Multistable bi-modulus Kresling origami with superior foldability and stiffness: An analytical design model
Mingjin Cao, Li‐Qun Chen, Shaoyu Zhao, Zekun Wang, S. Kitipornchai, Jie Yang
Abstract
Kresling origami is a non-rigid form of origami whose flexible foldability and precise analytical modeling have been key challenges in its engineering applications. This paper proposes a new explicit analytical design model for truss Kresling origami (TKO) with bi-modulus rods, derived from the Kresling folding principle. The designed TKO retains nearly all the folding characteristics of traditional Kresling origami.
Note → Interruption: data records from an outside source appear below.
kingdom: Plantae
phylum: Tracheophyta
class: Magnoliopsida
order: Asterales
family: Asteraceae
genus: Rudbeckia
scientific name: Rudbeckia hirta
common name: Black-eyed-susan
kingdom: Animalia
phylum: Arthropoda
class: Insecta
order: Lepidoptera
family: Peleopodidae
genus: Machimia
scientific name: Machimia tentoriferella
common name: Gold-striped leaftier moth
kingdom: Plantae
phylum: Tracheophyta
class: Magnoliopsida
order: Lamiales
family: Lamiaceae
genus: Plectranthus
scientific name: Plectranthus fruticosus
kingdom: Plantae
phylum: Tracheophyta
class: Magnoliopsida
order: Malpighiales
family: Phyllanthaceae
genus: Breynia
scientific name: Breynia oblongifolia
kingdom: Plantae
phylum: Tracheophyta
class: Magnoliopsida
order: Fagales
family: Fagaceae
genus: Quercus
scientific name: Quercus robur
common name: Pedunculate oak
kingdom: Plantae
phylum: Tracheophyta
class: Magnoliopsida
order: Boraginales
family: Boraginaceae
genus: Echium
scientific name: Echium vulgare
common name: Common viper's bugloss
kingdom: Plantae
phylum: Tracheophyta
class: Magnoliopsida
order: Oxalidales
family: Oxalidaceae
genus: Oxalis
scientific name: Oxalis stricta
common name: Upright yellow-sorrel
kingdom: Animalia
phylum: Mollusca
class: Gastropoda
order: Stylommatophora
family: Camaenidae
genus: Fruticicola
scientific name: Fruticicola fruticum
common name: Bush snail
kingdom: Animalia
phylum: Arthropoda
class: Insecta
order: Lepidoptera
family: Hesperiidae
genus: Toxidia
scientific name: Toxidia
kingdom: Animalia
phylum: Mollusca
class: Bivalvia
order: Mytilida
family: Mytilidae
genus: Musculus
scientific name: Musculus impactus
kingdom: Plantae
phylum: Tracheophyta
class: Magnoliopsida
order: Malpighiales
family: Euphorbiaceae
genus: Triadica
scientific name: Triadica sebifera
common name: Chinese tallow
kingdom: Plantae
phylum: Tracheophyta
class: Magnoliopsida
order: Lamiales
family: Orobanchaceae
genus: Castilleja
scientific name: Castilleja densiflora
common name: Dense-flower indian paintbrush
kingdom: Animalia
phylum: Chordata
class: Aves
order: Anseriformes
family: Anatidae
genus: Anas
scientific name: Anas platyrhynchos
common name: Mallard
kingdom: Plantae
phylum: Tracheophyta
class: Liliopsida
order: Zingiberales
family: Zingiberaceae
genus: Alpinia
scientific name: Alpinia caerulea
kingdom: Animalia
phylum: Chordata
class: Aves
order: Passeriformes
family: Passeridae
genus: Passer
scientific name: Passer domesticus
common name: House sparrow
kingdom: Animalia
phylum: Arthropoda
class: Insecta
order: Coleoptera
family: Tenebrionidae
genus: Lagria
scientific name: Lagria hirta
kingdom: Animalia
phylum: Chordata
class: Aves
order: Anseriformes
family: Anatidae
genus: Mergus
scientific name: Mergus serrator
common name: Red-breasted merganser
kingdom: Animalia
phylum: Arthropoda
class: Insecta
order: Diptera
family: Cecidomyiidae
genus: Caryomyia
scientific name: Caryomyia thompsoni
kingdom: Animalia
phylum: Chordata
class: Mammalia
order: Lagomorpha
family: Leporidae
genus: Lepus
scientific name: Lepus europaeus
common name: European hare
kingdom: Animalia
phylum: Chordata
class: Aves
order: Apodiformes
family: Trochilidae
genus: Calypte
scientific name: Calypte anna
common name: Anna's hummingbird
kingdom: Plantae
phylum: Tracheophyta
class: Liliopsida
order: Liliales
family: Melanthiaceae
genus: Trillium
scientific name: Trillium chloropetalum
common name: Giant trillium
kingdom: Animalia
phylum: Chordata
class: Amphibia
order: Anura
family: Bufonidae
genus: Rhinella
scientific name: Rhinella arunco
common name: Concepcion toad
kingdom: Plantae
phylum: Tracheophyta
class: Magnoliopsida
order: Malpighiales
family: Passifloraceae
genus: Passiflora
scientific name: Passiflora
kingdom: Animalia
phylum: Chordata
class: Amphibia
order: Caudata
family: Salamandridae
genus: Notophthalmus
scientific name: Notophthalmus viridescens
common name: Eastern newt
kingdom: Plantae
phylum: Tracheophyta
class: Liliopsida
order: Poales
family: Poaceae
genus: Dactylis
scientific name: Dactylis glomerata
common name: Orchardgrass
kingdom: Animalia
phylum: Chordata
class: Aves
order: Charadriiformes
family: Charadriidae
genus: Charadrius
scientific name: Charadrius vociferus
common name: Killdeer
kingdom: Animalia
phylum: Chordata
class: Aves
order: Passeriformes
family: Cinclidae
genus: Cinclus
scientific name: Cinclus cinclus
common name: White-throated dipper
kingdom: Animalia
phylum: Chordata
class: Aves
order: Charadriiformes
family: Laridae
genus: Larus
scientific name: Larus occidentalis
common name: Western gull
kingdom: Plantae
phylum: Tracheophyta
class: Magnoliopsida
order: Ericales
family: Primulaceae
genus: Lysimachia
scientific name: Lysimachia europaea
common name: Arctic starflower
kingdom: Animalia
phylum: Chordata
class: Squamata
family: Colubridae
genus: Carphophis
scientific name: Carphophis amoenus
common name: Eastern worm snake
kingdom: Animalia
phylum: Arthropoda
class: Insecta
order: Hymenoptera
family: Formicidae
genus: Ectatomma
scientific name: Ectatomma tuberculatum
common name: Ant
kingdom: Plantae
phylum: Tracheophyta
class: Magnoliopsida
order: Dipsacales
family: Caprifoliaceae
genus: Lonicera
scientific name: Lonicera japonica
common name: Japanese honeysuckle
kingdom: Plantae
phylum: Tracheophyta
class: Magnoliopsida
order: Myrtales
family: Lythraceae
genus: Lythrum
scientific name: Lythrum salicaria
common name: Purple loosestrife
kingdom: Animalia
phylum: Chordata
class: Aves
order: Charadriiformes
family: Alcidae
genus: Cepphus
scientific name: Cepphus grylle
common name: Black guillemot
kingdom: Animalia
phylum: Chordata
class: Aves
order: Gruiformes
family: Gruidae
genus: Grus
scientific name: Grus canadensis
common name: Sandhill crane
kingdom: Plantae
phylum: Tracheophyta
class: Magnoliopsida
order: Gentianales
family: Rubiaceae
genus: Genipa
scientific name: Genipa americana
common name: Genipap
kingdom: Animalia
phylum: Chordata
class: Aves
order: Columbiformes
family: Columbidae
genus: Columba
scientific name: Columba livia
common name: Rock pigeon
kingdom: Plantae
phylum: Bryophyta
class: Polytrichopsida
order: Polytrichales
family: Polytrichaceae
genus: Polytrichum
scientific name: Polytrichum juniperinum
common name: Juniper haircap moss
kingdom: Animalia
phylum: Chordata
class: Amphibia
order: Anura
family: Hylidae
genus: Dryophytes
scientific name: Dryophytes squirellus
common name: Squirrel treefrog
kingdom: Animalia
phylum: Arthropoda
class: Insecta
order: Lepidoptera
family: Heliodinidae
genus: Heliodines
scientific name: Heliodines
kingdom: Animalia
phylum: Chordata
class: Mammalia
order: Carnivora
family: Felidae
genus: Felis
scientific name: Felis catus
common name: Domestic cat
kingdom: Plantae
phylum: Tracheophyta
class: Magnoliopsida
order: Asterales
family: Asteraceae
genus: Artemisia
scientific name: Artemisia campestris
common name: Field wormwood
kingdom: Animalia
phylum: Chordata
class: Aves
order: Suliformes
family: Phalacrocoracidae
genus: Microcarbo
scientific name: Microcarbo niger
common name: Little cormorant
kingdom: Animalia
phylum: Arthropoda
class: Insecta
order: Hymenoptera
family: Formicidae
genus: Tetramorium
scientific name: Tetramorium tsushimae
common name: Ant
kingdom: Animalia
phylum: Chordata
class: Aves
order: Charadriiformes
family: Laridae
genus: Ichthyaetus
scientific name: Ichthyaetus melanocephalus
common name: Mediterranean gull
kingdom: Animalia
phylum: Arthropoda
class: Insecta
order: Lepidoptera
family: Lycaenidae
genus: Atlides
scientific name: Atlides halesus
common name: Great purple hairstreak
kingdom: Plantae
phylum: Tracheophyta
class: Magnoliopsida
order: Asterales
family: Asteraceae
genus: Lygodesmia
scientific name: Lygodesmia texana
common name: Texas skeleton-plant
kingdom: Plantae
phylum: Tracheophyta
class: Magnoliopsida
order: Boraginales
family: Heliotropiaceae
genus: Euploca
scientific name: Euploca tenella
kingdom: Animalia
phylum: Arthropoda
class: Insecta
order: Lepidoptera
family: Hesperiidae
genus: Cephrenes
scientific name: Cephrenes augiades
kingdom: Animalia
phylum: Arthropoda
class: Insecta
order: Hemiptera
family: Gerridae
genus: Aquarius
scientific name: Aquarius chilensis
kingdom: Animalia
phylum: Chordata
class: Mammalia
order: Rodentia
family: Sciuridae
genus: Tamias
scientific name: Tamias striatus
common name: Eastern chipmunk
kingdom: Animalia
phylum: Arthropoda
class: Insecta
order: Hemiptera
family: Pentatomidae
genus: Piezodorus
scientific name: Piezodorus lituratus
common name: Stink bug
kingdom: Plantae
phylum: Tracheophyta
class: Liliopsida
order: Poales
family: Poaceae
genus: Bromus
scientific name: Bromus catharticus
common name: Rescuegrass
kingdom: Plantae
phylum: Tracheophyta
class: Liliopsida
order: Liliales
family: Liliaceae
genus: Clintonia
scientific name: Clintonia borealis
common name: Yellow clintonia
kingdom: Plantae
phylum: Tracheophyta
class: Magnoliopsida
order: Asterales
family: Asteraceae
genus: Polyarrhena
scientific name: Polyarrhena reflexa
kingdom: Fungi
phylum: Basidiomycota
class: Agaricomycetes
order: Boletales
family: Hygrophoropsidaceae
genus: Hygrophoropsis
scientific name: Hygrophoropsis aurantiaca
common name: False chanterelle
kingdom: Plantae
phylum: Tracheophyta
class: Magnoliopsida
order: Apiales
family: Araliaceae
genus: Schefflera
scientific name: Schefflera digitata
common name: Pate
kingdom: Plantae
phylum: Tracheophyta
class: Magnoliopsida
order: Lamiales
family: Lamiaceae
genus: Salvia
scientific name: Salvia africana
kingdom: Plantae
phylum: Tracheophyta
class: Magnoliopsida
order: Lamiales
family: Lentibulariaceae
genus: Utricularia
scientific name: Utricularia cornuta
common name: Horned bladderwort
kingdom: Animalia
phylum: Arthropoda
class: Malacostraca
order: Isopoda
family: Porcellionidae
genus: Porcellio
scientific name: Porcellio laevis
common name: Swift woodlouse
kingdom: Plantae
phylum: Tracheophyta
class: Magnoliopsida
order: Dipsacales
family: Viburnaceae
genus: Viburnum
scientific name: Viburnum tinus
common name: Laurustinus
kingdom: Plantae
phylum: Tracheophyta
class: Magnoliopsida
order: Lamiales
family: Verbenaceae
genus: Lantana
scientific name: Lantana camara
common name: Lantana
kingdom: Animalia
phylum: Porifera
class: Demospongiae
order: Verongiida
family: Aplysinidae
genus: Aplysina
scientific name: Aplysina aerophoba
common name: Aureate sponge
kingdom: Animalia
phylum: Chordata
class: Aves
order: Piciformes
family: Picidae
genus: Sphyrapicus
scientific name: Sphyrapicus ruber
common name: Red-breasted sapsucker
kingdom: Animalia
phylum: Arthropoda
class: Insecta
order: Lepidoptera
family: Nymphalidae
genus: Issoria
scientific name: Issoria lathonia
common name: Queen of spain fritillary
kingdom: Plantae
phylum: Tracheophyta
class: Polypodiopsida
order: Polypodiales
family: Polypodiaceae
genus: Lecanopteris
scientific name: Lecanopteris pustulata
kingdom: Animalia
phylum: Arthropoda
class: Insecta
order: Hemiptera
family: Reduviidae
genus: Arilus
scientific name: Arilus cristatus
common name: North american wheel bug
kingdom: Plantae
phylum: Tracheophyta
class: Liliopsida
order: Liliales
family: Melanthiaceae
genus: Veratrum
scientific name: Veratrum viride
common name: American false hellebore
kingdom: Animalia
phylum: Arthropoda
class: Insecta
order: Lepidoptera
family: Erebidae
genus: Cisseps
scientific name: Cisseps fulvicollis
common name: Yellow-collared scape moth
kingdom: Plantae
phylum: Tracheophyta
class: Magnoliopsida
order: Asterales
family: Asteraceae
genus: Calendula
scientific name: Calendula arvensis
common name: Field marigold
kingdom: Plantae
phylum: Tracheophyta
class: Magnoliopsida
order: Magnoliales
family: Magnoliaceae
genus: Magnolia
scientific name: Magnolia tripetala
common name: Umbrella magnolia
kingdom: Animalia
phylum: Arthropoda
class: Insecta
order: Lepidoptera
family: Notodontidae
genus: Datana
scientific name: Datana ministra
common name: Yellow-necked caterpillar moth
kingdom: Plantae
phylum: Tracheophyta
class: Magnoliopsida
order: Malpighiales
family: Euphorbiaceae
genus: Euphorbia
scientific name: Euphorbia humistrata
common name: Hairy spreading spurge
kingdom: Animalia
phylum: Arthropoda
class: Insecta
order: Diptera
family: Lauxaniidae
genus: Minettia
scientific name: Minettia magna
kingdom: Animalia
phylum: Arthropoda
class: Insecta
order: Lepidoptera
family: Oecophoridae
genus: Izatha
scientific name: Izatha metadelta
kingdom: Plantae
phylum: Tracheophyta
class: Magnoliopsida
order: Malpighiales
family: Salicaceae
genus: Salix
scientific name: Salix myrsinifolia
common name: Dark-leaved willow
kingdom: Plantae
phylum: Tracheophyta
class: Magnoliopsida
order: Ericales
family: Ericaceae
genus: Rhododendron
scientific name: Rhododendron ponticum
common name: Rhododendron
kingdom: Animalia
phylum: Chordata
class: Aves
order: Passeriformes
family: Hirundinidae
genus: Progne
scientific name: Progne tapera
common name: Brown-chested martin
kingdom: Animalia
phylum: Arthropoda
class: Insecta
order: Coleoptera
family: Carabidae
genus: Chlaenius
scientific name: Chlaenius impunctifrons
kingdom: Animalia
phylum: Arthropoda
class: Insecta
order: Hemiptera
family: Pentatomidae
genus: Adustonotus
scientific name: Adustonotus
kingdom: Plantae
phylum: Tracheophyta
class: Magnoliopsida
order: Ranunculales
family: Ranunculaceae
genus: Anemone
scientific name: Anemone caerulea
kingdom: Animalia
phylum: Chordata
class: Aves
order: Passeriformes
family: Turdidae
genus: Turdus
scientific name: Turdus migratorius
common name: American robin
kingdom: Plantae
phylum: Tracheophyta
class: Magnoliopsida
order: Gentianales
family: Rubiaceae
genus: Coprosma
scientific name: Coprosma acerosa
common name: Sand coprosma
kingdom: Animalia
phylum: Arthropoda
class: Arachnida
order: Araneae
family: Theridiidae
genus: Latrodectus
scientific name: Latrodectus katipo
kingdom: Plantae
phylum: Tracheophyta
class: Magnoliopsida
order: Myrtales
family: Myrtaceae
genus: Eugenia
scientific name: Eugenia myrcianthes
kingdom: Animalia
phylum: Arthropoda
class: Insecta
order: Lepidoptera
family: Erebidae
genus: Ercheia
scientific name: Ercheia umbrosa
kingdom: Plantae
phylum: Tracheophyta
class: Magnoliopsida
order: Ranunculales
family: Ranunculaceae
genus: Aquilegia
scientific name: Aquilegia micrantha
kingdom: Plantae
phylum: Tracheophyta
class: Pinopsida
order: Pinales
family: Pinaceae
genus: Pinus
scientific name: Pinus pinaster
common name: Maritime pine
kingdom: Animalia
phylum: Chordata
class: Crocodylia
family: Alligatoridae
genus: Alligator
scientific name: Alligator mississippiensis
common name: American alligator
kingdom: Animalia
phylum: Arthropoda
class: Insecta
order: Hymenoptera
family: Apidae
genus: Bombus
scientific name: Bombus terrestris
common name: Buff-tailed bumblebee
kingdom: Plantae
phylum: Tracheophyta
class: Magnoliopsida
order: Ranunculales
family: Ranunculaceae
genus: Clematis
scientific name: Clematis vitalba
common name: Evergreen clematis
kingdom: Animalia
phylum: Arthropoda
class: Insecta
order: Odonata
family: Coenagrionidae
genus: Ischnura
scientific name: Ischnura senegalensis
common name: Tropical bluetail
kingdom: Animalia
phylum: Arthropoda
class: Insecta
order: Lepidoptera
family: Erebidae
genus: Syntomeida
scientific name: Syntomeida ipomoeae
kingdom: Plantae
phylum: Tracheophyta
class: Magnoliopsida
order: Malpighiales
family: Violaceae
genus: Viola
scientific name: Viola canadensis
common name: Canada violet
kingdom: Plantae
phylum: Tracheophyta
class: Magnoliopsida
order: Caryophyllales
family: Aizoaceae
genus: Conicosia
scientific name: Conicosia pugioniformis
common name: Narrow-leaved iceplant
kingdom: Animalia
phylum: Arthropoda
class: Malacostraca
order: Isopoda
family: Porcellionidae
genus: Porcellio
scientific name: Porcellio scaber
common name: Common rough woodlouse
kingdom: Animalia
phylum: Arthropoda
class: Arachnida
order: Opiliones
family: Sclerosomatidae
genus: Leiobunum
Additionally, it introduces intrinsic tristability and easy folding capabilities. The folding energy is remarkably reduced by two to three orders of magnitude, while the high axial stiffness is preserved. The analytical design model is validated through numerical simulations, exhibiting exceptional precision in predicting load-bearing capacity, real-time deformation, folding energy, and multistable behavior across various geometric configurations of TKO with bi-modulus rods. Furthermore, the impact of geometric parameters and the modulus ratio of bi-modulus rods on the mechanical properties of TKO is thoroughly examined to enable structural design in diverse application scenarios. Such developments are poised to accelerate the practical evolution of Kresling origami in engineering and other fields. • A new bi-modulus truss Kresling origami with multi-stability is proposed. • A novel explicit analytical design model for bi-modulus truss Kresling origami is developed. • Customized design of mono-, bi-, and tri-stability is achieved. • Folding energy, real-time strain and multistable behavior can be accurately predicted.